__DATA EXCERPTS__:
※
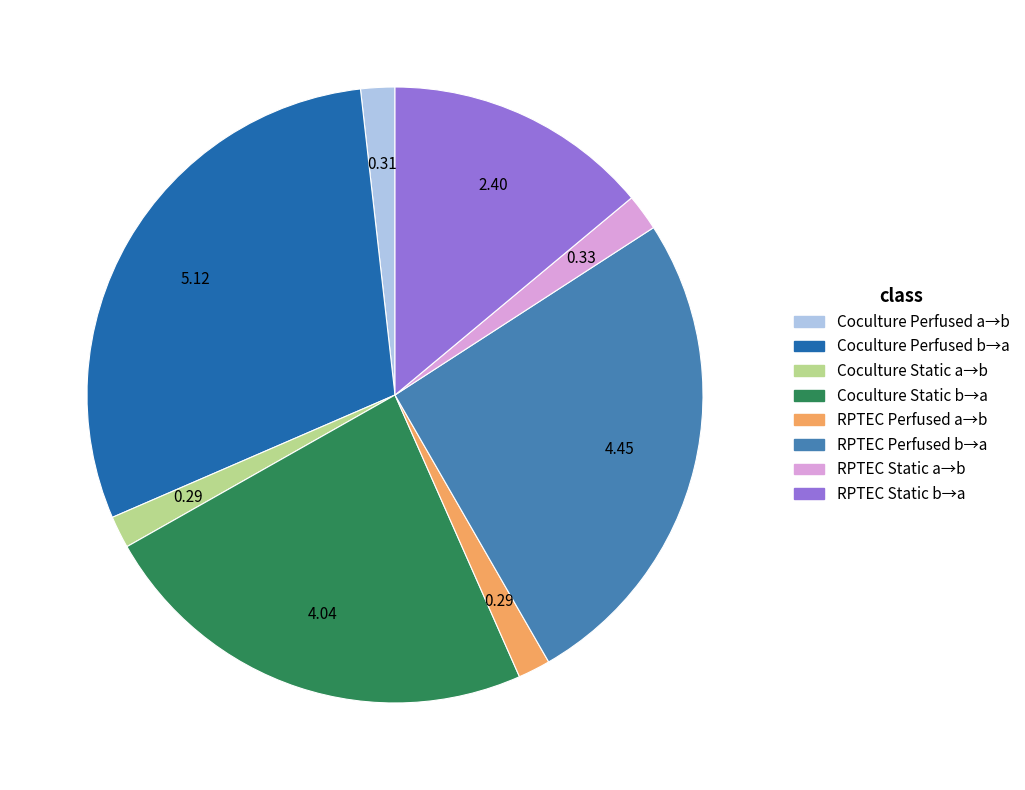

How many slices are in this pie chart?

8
※
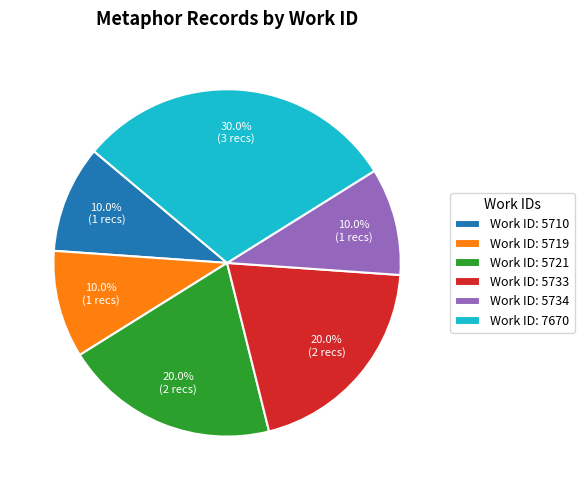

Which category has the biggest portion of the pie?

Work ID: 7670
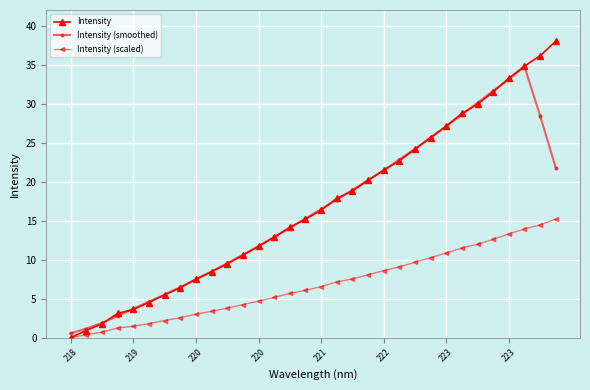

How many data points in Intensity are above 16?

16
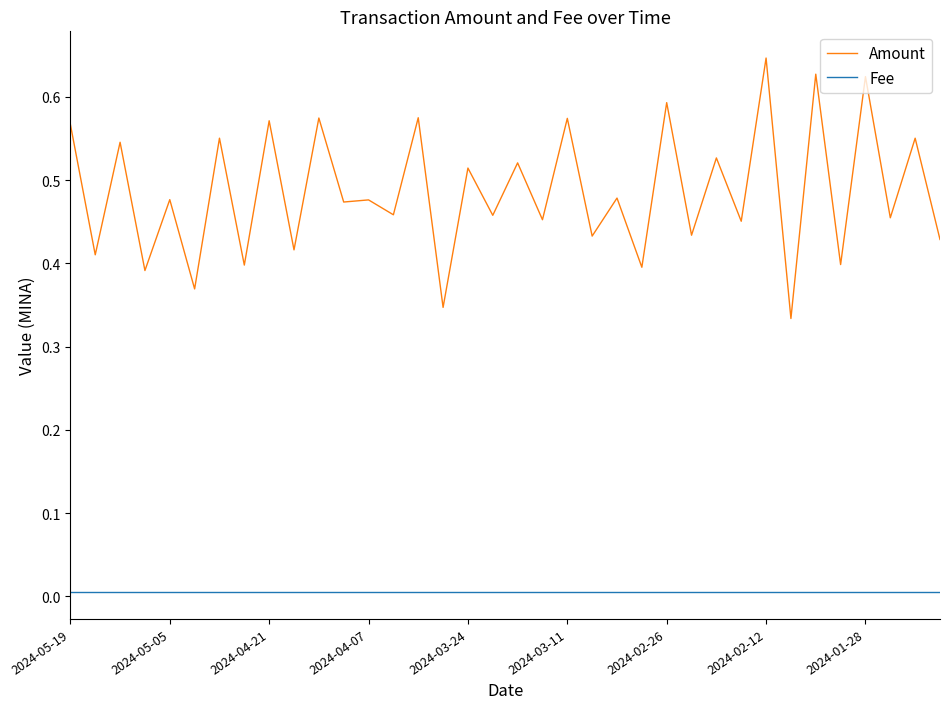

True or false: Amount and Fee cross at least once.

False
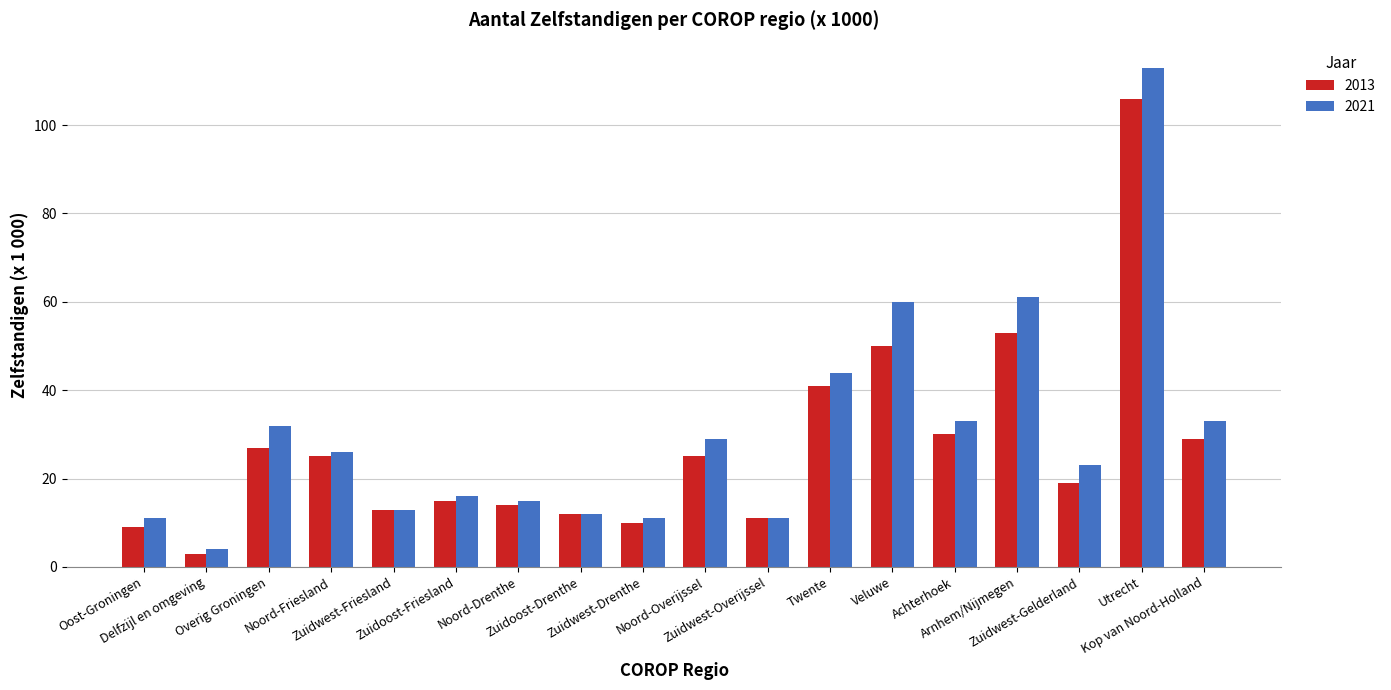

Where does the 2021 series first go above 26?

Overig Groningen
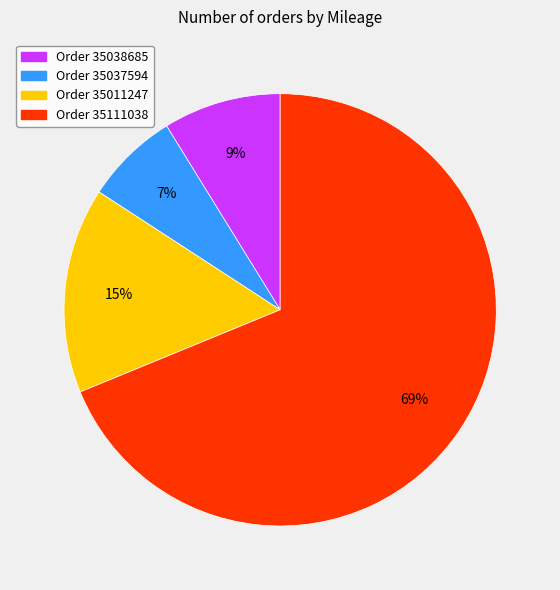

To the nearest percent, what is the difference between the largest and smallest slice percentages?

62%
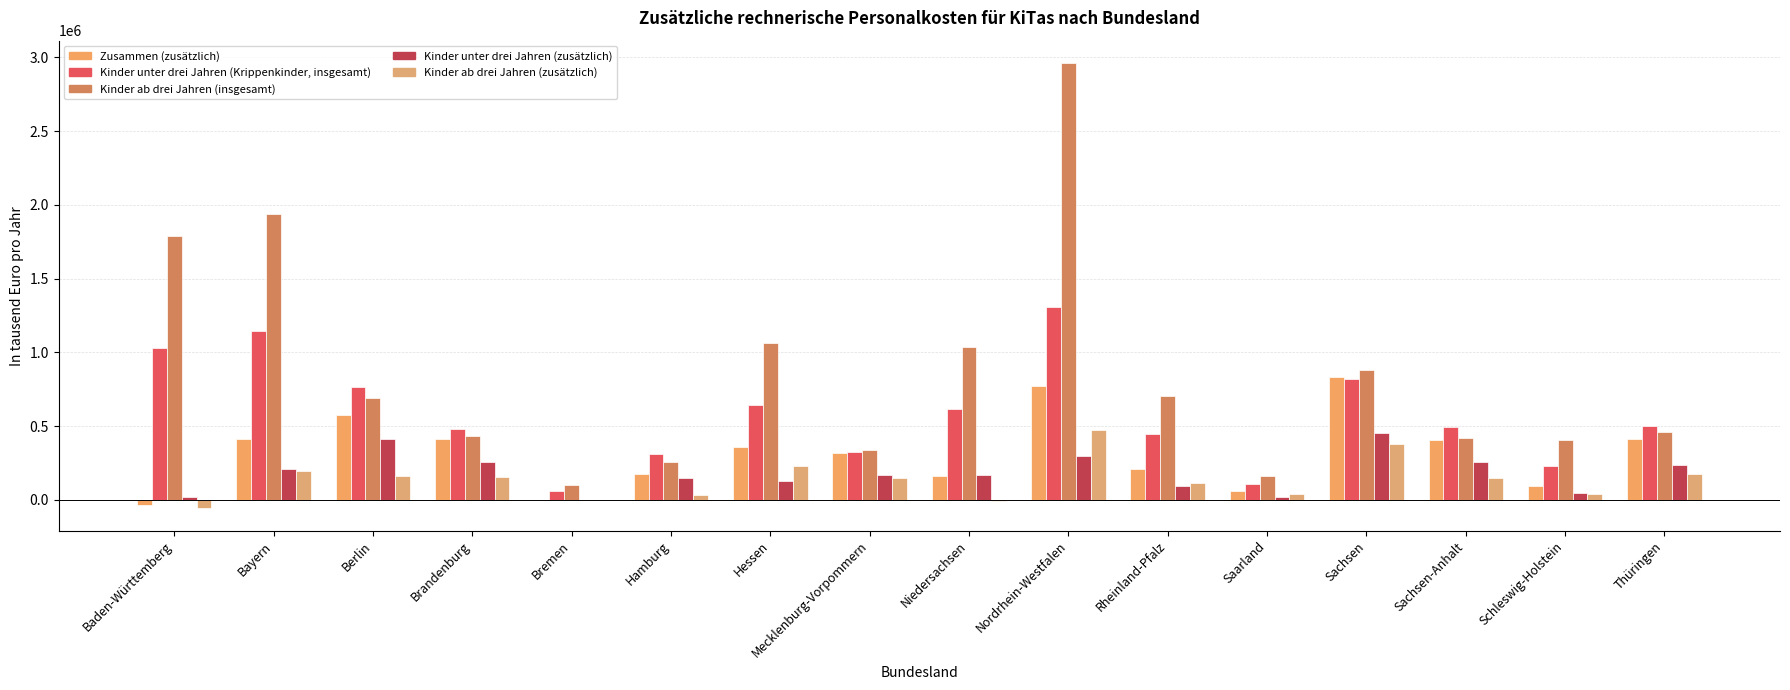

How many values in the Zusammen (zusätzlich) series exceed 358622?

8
※
__WORK TO BE COMPLETED__: Count the lines in the material that contain the word "above". Reply with the number alone.

__RESULT OF THE EXERCISE__: 2